Start of Block

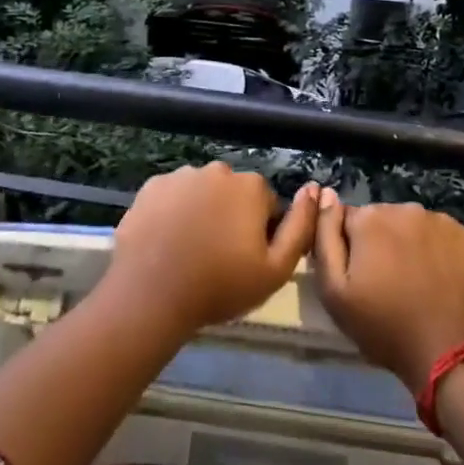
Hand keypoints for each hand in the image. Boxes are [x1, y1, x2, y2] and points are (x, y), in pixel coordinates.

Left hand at [109, 163, 318, 336]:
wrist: (151, 294)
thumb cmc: (220, 286)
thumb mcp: (276, 269)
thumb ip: (301, 227)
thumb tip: (314, 190)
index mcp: (250, 186)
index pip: (267, 205)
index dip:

End of Block

Your assignment: When you write out the data, keep every line exact and drop the pictures.

Result:
Hand keypoints for each hand in the image. Boxes are [x1, y1, x2, y2] and points are (x, y), in pixel coordinates.

Left hand at [109, 163, 318, 336]:
wrist: (151, 294)
thumb cmc: (220, 286)
thumb mcp: (276, 269)
thumb ip: (301, 227)
thumb tip: (314, 190)
index mcp: (250, 186)
index pip: (267, 205)
index dip:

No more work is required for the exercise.